The 14 initial ranges are reduced to 6 final ranges, each spanning a broader but more
meaningful match region. The `OSS from` value indicates the starting line in the
matching open-source file.

## Component Ranking Logic

When a file is present in multiple components or versions in the KB, the engine
applies a series of rules to determine the best match:

* **SBOM / context priority**: The engine can receive context information — for
  example, via an SBOM (Software Bill of Materials) supplied with `--sbom`. Any
  component that matches the provided context is always selected and placed at the
  top of the candidate list, regardless of release date.
* **First component released**: If no context match is found, the engine defaults to
  the oldest component in the KB (i.e., the first released) as the best match.
* **Tie-breaking**: If two components share the same release date, the project-level
  release date is used as a tiebreaker.
* **Component hint**: The scanning client can optionally pass a component hint — the
  name of the most recently detected component — to guide matching. The engine
  favours files belonging to a component that matches this hint.
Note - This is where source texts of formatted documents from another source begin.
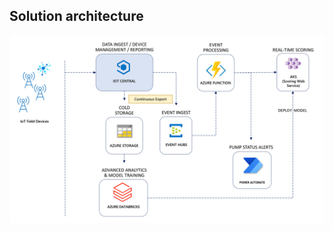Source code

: ## Solution architecture

![The architecture diagram shows the components of the preferred solution.](media/preferred-solution.png "High-level architecture")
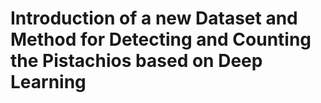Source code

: # Introduction of a new Dataset and Method for Detecting and Counting the Pistachios based on Deep Learning

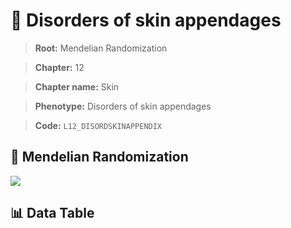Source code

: # 🧪 Disorders of skin appendages

> **Root:** Mendelian Randomization

> **Chapter:** 12  

> **Chapter name:** Skin

> **Phenotype:** Disorders of skin appendages  

> **Code:** `L12_DISORDSKINAPPENDIX`

## 🧬 Mendelian Randomization  

<img src="/MR/Figures/Forward/L12_DISORDSKINAPPENDIX.png"/>

## 📊 Data Table

<CsvTableMRF src="/MR_Data/Forward/L12_DISORDSKINAPPENDIX.csv"/>
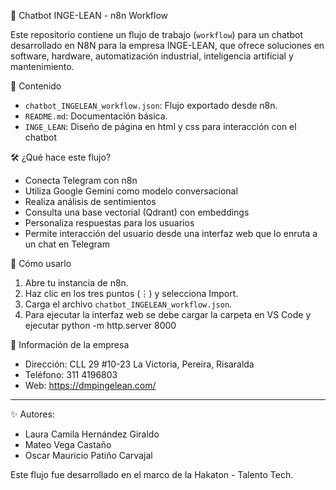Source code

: 🤖 Chatbot INGE-LEAN - n8n Workflow

Este repositorio contiene un flujo de trabajo (`workflow`) para un chatbot desarrollado en N8N para la empresa INGE-LEAN, que ofrece soluciones en software, hardware, automatización industrial, inteligencia artificial y mantenimiento.

📂 Contenido

- `chatbot_INGELEAN_workflow.json`: Flujo exportado desde n8n.
- `README.md`: Documentación básica.
- `INGE_LEAN`: Diseño de página en html y css para interacción con el chatbot

🛠️ ¿Qué hace este flujo?

- Conecta Telegram con n8n
- Utiliza Google Gemini como modelo conversacional
- Realiza análisis de sentimientos
- Consulta una base vectorial (Qdrant) con embeddings
- Personaliza respuestas para los usuarios
- Permite interacción del usuario desde una interfaz web que lo enruta a un chat en Telegram

🏁 Cómo usarlo

1. Abre tu instancia de n8n.
2. Haz clic en los tres puntos (⋮) y selecciona Import.
3. Carga el archivo `chatbot_INGELEAN_workflow.json`.
4. Para ejecutar la interfaz web se debe cargar la carpeta en VS Code y ejecutar python -m http.server 8000

📍 Información de la empresa

- Dirección: CLL 29 #10-23 La Victoria, Pereira, Risaralda
- Teléfono: 311 4196803
- Web: https://dmpingelean.com/

---

✨ Autores:

- Laura Camila Hernández Giraldo
- Mateo Vega Castaño
- Oscar Mauricio Patiño Carvajal

Este flujo fue desarrollado en el marco de la Hakaton - Talento Tech.
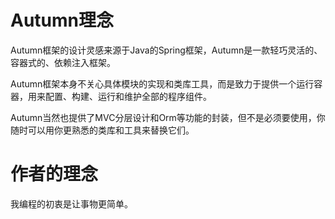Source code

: Autumn理念
======

Autumn框架的设计灵感来源于Java的Spring框架，Autumn是一款轻巧灵活的、容器式的、依赖注入框架。

Autumn框架本身不关心具体模块的实现和类库工具，而是致力于提供一个运行容器，用来配置、构建、运行和维护全部的程序组件。

Autumn当然也提供了MVC分层设计和Orm等功能的封装，但不是必须要使用，你随时可以用你更熟悉的类库和工具来替换它们。


作者的理念
======

我编程的初衷是让事物更简单。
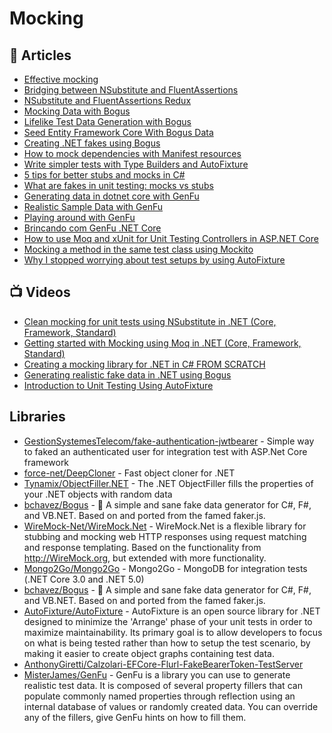 # Mocking

## 📝 Articles

- [Effective mocking](https://cezarypiatek.github.io/post/effective-mocking/)
- [Bridging between NSubstitute and FluentAssertions](https://www.neovolve.com/2014/10/07/bridging-between-nsubstitute-and-fluentassertions/)
- [NSubstitute and FluentAssertions Redux](https://www.neovolve.com/2021/04/25/nsubstitute-and-fluentassertions-redux/)
- [Mocking Data with Bogus](https://dev.to/integerman/mocking-data-with-bogus-25ac)
- [Lifelike Test Data Generation with Bogus](http://dontcodetired.com/blog/post/Lifelike-Test-Data-Generation-with-Bogus)
- [Seed Entity Framework Core With Bogus Data](https://khalidabuhakmeh.com/seed-entity-framework-core-with-bogus)
- [Creating .NET fakes using Bogus](https://cmatskas.com/creating-net-fakes-using-bogus-2/)
- [How to mock dependencies with Manifest resources](https://www.code4it.dev/blog/mock-dependency-with-manifest-resources)
- [Write simpler tests with Type Builders and AutoFixture](https://canro91.github.io/2021/06/21/WriteSimplerTestsTypeBuilderAndAutoFixture/)
- [5 tips for better stubs and mocks in C#](https://canro91.github.io/2021/06/07/TipsForBetterStubsAndMocks/)
- [What are fakes in unit testing: mocks vs stubs](https://canro91.github.io/2021/05/24/WhatAreFakesInTesting/)
- [Generating data in dotnet core with GenFu](http://taswar.zeytinsoft.com/generating-data-in-dotnet-core-with-genfu/)
- [Realistic Sample Data with GenFu](https://www.davepaquette.com/archive/2015/11/15/realistic-sample-data-with-genfu.aspx)
- [Playing around with GenFu](https://asp.net-hacker.rocks/2016/01/27/playing-around-with-GenFu.html)
- [Brincando com GenFu .NET Core](https://dev.to/juniorporfirio/brincando-com-genfu-net-core-5gon)
- [How to use Moq and xUnit for Unit Testing Controllers in ASP.NET Core](https://www.hosting.work/aspnet-core-moq-xunit-unit-testing/)
- [Mocking a method in the same test class using Mockito](https://towardsdatascience.com/mocking-a-method-in-the-same-test-class-using-mockito-b8f997916109)
- [Why I stopped worrying about test setups by using AutoFixture](https://timdeschryver.dev/blog/why-i-stopped-worrying-about-test-setups-by-using-autofixture)
## 📺 Videos
- [Clean mocking for unit tests using NSubstitute in .NET (Core, Framework, Standard)](https://www.youtube.com/watch?v=LcQYv0cBWk0)
- [Getting started with Mocking using Moq in .NET (Core, Framework, Standard)](https://www.youtube.com/watch?v=9ZvDBSQa_so)
- [Creating a mocking library for .NET in C# FROM SCRATCH](https://www.youtube.com/watch?v=9kEURoqHKZ0)
- [Generating realistic fake data in .NET using Bogus](https://www.youtube.com/watch?v=T9pwE1GAr_U)
- [Introduction to Unit Testing Using AutoFixture](https://www.youtube.com/watch?v=ivEke62spOg)

## Libraries
- [GestionSystemesTelecom/fake-authentication-jwtbearer](https://github.com/GestionSystemesTelecom/fake-authentication-jwtbearer/) - Simple way to faked an authenticated user for integration test with ASP.Net Core framework
- [force-net/DeepCloner](https://github.com/force-net/DeepCloner) - Fast object cloner for .NET
- [Tynamix/ObjectFiller.NET](https://github.com/Tynamix/ObjectFiller.NET/) - The .NET ObjectFiller fills the properties of your .NET objects with random data
- [bchavez/Bogus](https://github.com/bchavez/Bogus) - 📇 A simple and sane fake data generator for C#, F#, and VB.NET. Based on and ported from the famed faker.js.
- [WireMock-Net/WireMock.Net](https://github.com/WireMock-Net/WireMock.Net) - WireMock.Net is a flexible library for stubbing and mocking web HTTP responses using request matching and response templating. Based on the functionality from http://WireMock.org, but extended with more functionality.
- [Mongo2Go/Mongo2Go](https://github.com/Mongo2Go/Mongo2Go) - Mongo2Go - MongoDB for integration tests (.NET Core 3.0 and .NET 5.0)
- [bchavez/Bogus](https://github.com/bchavez/Bogus) - 📇 A simple and sane fake data generator for C#, F#, and VB.NET. Based on and ported from the famed faker.js.
- [AutoFixture/AutoFixture](https://github.com/AutoFixture/AutoFixture) - AutoFixture is an open source library for .NET designed to minimize the 'Arrange' phase of your unit tests in order to maximize maintainability. Its primary goal is to allow developers to focus on what is being tested rather than how to setup the test scenario, by making it easier to create object graphs containing test data.
- [AnthonyGiretti/Calzolari-EFCore-Flurl-FakeBearerToken-TestServer](https://github.com/AnthonyGiretti/Calzolari-EFCore-Flurl-FakeBearerToken-TestServer)
- [MisterJames/GenFu](https://github.com/MisterJames/GenFu) - GenFu is a library you can use to generate realistic test data. It is composed of several property fillers that can populate commonly named properties through reflection using an internal database of values or randomly created data. You can override any of the fillers, give GenFu hints on how to fill them.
Internally, candidate components are maintained in a fixed-size linked list sorted by
date (with context-matched components always at the front). If the list is full and a
higher-priority component is added, the lowest-priority entry is removed.

This resolution process runs independently for each of the N matched MD5s. The
engine then compares the top-ranked component from each MD5's candidate list and
selects the single best component to report.

## JSON Report

Once the best match and its component are selected, the engine queries additional
component-level metadata — licences, known vulnerabilities, and so on — and
serialises everything into a JSON result written to `STDOUT`.

By default, only the best match is included in the output. To inspect the full
candidate list (the top M components for each of the N matched files), pass the
`-F256` flag. By default, M is 3; N is determined automatically at scan time.